Put it like this: if users simply stopped editing their Facebook profiles, Facebook would have little value to advertisers after about 3-5 years. Conversely, LinkedIn would still be the largest collection of professional data and resumes in the world.
Enterprise spend versus consumer spend
Consumer-focused business models can be a real slog, and steady monetization is elusive. First, there are the challenges of scaling and distribution, then fast-paced innovation and blistering competition, not to mention the fickle and unpredictable spending habits of the customers themselves. Remember when Netflix increased their prices marginally? Members were outraged and attrition skyrocketed.
SAP and Oracle steadily increase prices on their enterprise customers each year with clock-like dependability with very little fallout.
When companies find a solution that works, they adopt it, integrate it, budget for it, and are unlikely to shed it. Mass adoption can take years, even decades, to achieve, but once established, the revenue streams can resemble a long-term annuity.
Despite yielding revenue from premium subscriptions and consumer-facing advertising, LinkedIn, at its moneymaking core, is an enterprise company. It sells its lead enterprise recruiting solution, LinkedIn Recruiter, at a high price-point, as well as a number of other offerings for the enterprise.
My gut tells me that Wall Street likely values the long-term enterprise contract revenue at significantly higher multiples than the consumer-facing streams.

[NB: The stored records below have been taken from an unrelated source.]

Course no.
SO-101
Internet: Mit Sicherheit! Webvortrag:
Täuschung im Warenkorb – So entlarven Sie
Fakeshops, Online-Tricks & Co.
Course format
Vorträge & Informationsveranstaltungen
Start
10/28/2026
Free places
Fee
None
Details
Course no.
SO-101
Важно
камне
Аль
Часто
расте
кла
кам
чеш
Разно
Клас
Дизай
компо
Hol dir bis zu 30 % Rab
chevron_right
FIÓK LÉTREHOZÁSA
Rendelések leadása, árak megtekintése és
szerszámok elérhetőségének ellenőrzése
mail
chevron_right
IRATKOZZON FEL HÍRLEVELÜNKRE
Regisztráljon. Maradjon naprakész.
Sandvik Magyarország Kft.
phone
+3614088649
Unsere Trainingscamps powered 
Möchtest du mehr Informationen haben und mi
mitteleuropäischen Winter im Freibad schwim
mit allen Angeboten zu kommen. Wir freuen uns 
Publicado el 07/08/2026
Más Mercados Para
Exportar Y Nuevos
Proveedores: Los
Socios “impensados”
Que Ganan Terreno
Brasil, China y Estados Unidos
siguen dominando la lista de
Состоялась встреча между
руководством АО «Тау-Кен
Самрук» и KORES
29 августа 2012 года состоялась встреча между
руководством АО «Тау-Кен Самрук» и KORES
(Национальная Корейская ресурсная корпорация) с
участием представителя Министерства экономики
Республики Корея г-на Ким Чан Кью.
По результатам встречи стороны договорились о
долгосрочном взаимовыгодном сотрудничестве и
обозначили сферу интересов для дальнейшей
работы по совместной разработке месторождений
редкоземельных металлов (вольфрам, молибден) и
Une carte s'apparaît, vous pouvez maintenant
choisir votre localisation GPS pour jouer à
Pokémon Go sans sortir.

Whether that’s advertising to users to buy a good or a service, enrolling them in a game, Facebook makes money in one way: facilitating consumer spending. This generally means more volatility on the path to monetization.
Place your bets on LinkedIn
Enterprise software certainly isn’t sexy. It doesn’t attract the level of innovation and reinvention seen in the consumer industry. It’s hard to “explode” or “go viral”, much less have movies made about you as an enterprise company. But it is reliable, easy to monetize and delivers consistent returns.
So as the comparisons between LinkedIn and Facebook’s performances as public companies keep everyone watching this space closely, there really is no great mystery to LinkedIn’s success. The social and professional divide means they are inherently different businesses at very different stages of monetization.
This may not be the story that Hollywood or Silicon Valley is interested in, but it has certainly captured the attention of Wall Street.